• How to complete this task:
The range to reproduce runs from the line containing "to any fine collection." through the last line of the listing below; give exactly those lines and no others.

Start of Dataset entries

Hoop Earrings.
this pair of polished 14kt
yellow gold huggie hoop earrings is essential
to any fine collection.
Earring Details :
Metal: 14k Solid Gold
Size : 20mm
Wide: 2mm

End of Dataset entries

• Finished exercise:
to any fine collection.
Earring Details :
Metal: 14k Solid Gold
Size : 20mm
Wide: 2mm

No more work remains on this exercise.